O fato é que o cara tem um carisma, além de presença naturalmente marcante devido a seu tamanho gigantesco e a forma física trabalhada em uma vida de disciplinada rotina de treinos. Antes de ser um ídolo dos cinemas, é um ídolo da galera da maromba, um exemplo.

Como pessoa pública, ele se mostra sempre humilde e atencioso com qualquer um que o aborde, ele não é "fresco", não evita o público, ao contrário, faz questão de interagir e ouvir feedbacks. Ele não é um ator feito para ganhar Oscar e as pessoas sabem que não devem esperar dele um primor de atuação, mas também não é necessário, pois ele está na tela para momentos de descontração.
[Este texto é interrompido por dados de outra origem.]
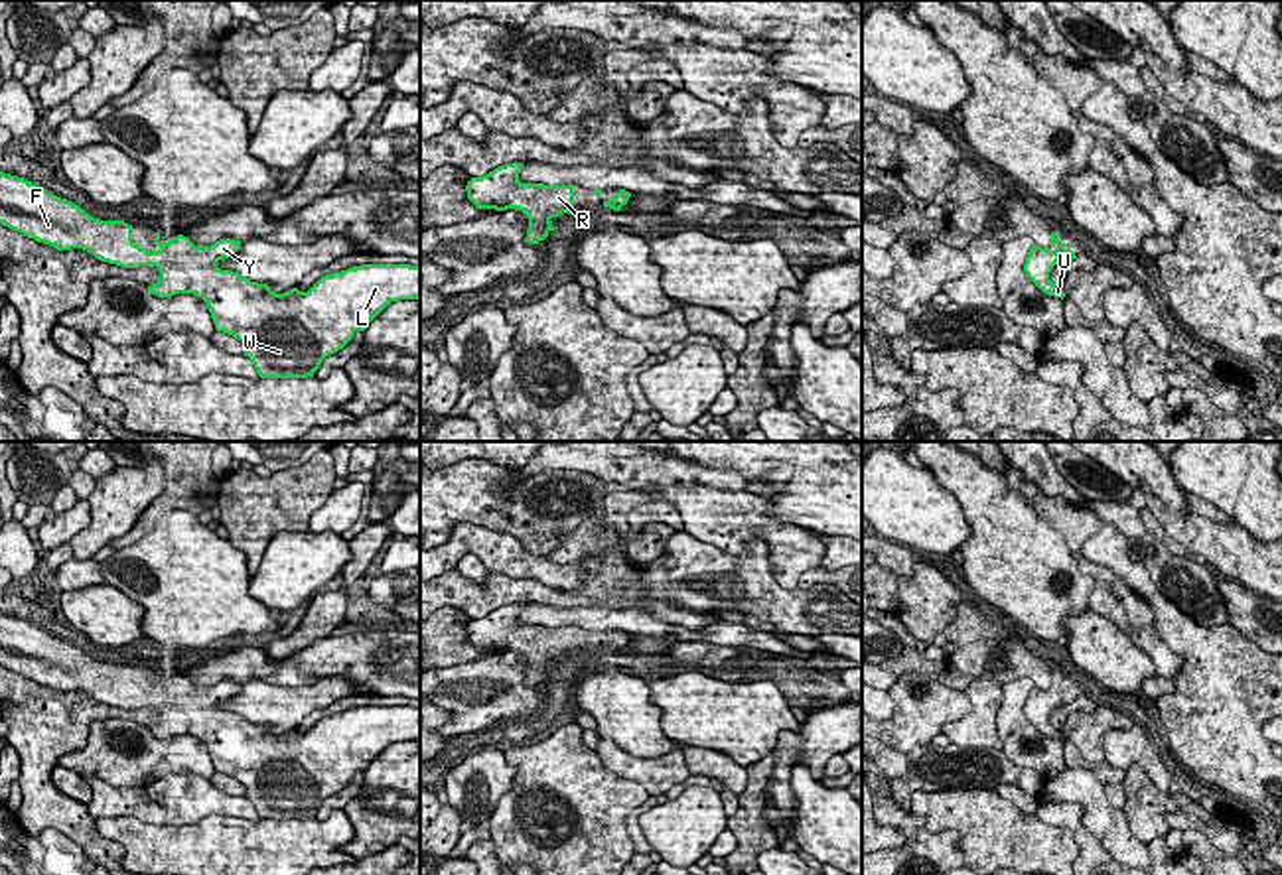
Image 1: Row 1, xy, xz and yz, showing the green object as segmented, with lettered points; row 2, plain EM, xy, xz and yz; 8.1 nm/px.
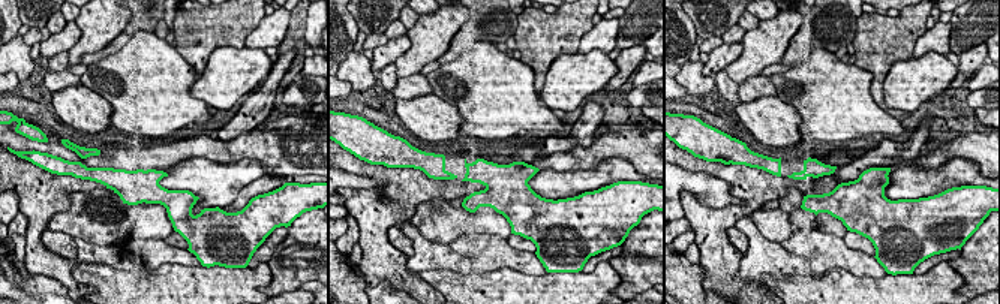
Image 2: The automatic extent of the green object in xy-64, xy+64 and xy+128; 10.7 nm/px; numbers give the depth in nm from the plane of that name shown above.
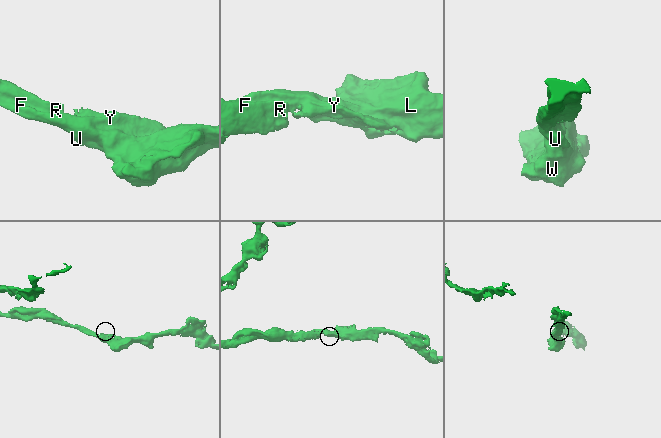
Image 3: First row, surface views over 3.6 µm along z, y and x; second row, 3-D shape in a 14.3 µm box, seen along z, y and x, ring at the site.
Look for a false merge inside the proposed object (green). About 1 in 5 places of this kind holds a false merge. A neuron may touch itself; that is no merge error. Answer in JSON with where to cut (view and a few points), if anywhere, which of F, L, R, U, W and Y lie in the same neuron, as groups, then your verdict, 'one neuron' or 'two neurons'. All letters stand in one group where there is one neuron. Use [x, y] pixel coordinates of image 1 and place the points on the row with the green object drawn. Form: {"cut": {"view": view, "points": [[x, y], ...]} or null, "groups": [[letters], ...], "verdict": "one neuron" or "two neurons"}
{"cut": null, "groups": [["F", "L", "R", "U", "W", "Y"]], "verdict": "one neuron"}

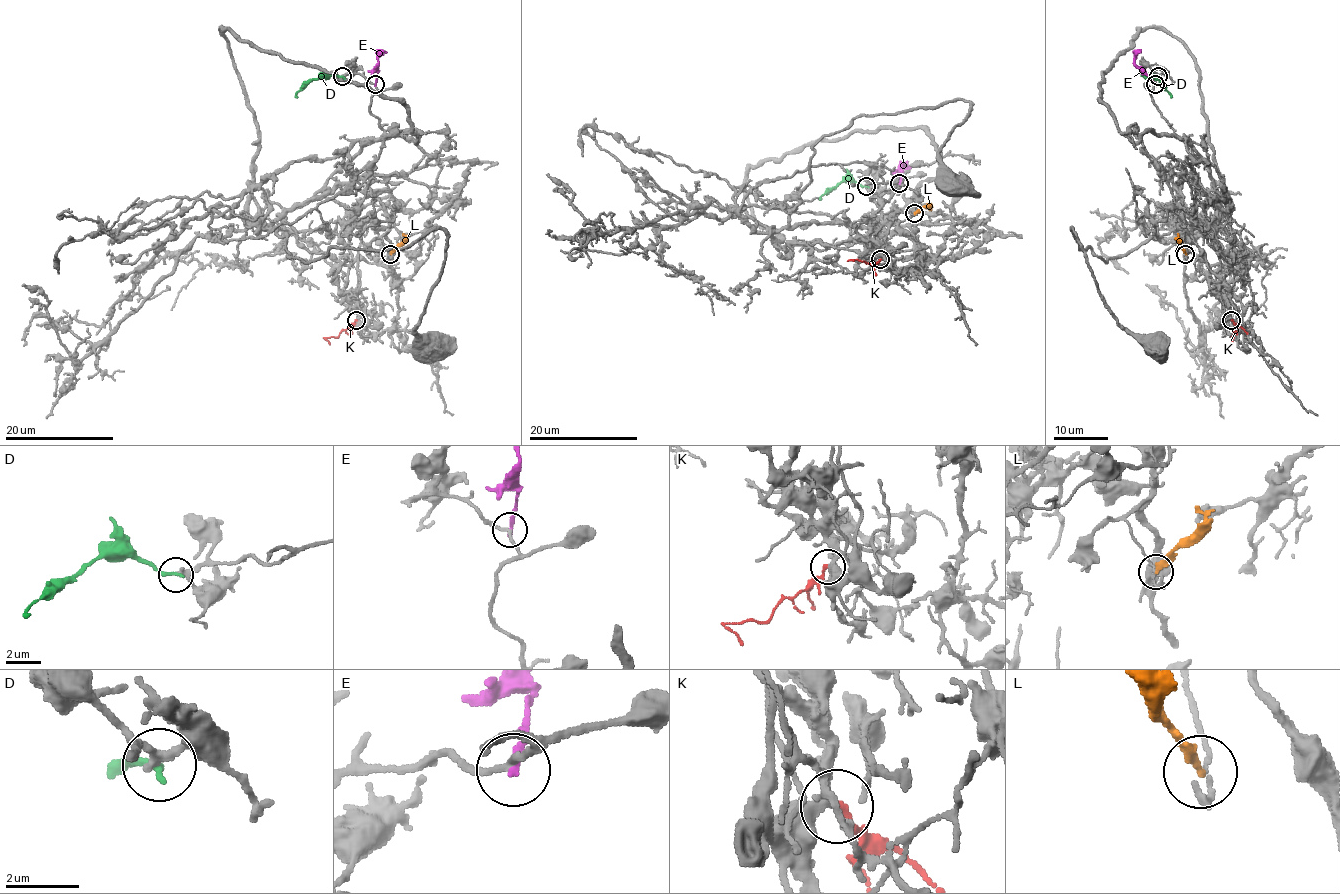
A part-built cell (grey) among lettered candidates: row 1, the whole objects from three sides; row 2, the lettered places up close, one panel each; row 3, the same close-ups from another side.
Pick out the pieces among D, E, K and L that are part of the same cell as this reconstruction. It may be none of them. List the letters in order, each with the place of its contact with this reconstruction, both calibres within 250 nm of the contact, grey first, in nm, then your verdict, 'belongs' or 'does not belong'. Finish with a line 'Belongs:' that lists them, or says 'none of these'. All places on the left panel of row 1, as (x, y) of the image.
D: meets grey at (342, 76); 190 nm thick on the grey side, 240 nm on the other; belongs
E: meets grey at (375, 84); 170 nm thick on the grey side, 160 nm on the other; does not belong
K: meets grey at (356, 320); 220 nm thick on the grey side, 190 nm on the other; belongs
L: meets grey at (390, 254); 100 nm thick on the grey side, 280 nm on the other; does not belong
Belongs: D, K

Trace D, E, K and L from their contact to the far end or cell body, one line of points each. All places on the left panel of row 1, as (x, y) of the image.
D: (342, 75), (312, 78), (294, 97)
E: (376, 84), (380, 51), (376, 51)
K: (357, 320), (338, 336), (330, 336), (327, 339), (330, 345)
L: (390, 254), (405, 238), (403, 234)

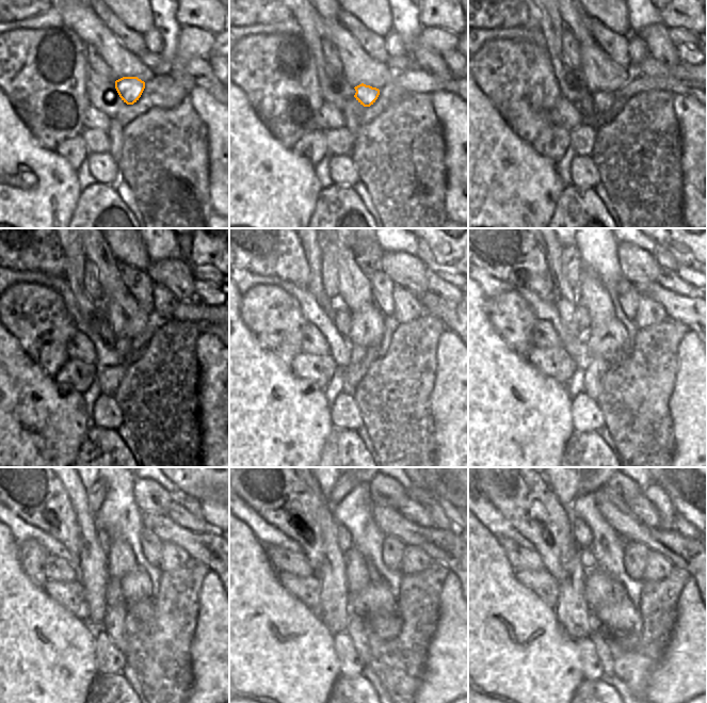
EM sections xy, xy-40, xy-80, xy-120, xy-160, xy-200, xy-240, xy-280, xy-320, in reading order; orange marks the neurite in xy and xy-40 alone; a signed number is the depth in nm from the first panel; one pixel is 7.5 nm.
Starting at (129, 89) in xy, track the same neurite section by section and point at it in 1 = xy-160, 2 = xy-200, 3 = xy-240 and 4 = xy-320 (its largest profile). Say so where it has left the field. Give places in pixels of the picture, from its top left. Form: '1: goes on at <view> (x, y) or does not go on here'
1: goes on at xy-160 (363, 357)
2: goes on at xy-200 (593, 379)
3: goes on at xy-240 (114, 623)
4: goes on at xy-320 (601, 648)

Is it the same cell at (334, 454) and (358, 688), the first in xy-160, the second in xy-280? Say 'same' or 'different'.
same

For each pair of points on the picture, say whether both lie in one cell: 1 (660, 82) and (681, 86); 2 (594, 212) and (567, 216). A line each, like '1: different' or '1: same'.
1: same
2: same

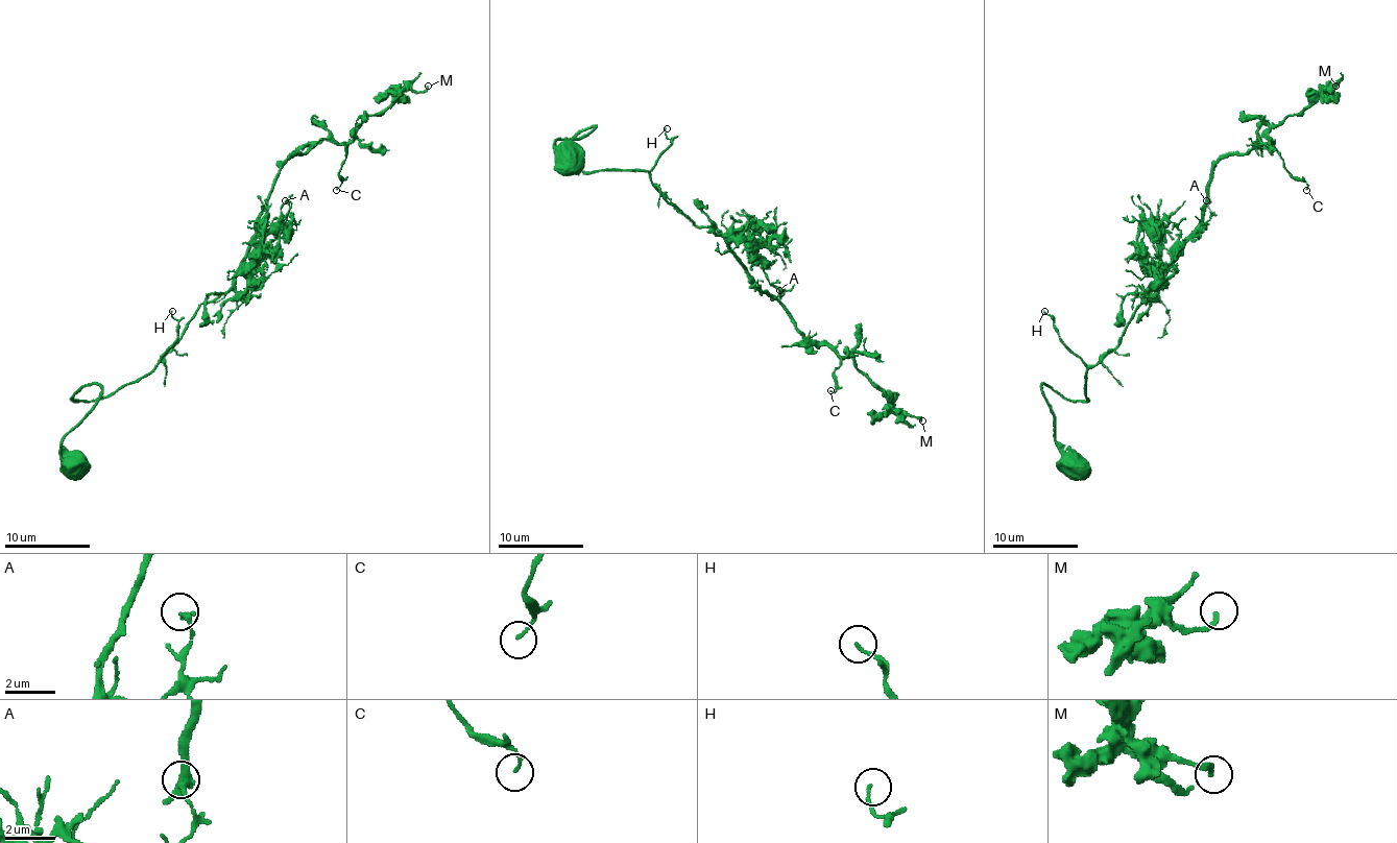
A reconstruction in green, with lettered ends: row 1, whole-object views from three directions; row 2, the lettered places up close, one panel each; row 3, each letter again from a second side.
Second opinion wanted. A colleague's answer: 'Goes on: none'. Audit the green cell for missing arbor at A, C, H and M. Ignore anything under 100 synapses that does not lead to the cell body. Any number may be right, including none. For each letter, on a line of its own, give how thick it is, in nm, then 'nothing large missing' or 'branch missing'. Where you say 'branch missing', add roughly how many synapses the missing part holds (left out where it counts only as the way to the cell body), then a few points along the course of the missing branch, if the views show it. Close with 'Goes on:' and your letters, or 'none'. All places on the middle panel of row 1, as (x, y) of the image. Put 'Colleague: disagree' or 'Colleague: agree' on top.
Colleague: agree
A: 180 nm thick; nothing large missing
C: 110 nm thick; nothing large missing
H: 130 nm thick; nothing large missing
M: 200 nm thick; nothing large missing
Goes on: none

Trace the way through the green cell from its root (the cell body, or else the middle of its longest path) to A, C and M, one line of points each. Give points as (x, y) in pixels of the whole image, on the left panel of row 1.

Ele entrou na franquia Velozes e Furiosos² a partir do quinto filme, reaparecendo no sexto, sétimo, oitavo e até em um spin-off, Hobbs & Shaw (2019). Outra franquia em que se estabeleceu foi o remake de Jumanji, que teve dois filmes em 2017 e 2019 e um terceiro está em produção. Também enveredou pela comédia, como Baywatch (2017)³.

Ele entrou no universo da DC a partir do filme do Shazam! (2019)⁴, como produtor executivo, e também está produzindo a continuação Shazam! Fury of the Gods. Aproveitando o embalo, abraçou o projeto do filme do Adão Negro, tanto como produtor, quanto como ator principal. Foi uma escolha muito acertada.

Agora Adão Negro, pela resposta do público, parece ser o filme mais The Rock que o The Rock já fez, ou seja, um cinema de puro entretenimento, voltado para divertir as pessoas sem se importar com a crítica dos cinéfilos. 

Ele caiu muito bem no personagem e Adão Negro promete ser para o The Rock o que Iron Man foi para o Downey Jr., um personagem de blockbuster que rendeu uma década de filmes e a construção de todo um universo compartilhado.

Esperava-se que o filme do Flash fosse o recomeço do DCU, mas pelo visto este recomeço está sendo o Black Adam. Um "therockverso" está a caminho e, como ele costuma dizer: "A hierarquia de poder no DCEU está prestes a mudar". A promessa é simples: uma safra de filmes visando entreter o público e não agradar os críticos.

Notas:

1: O Vaso Grego

Esta, de áureos relevos, trabalhada
De divas mãos, brilhante copa, um dia,
Já de aos deuses servir como cansada,
Vinda do Olimpo, a um novo deus servia.

Era o poeta de Teos que a suspendia
Então e, ora repleta ora esvaziada,
A taça amiga aos dedos seus tinia
Toda de roxas pétalas colmada.

Depois... Mas o lavor da taça admira,
Toca-a, e, do ouvido aproximando-a, às bordas
Finas hás de lhe ouvir, canora e doce,

Ignota voz, qual se da antiga lira
Fosse a encantada música das cordas,
Qual se essa a voz de Anacreonte fosse.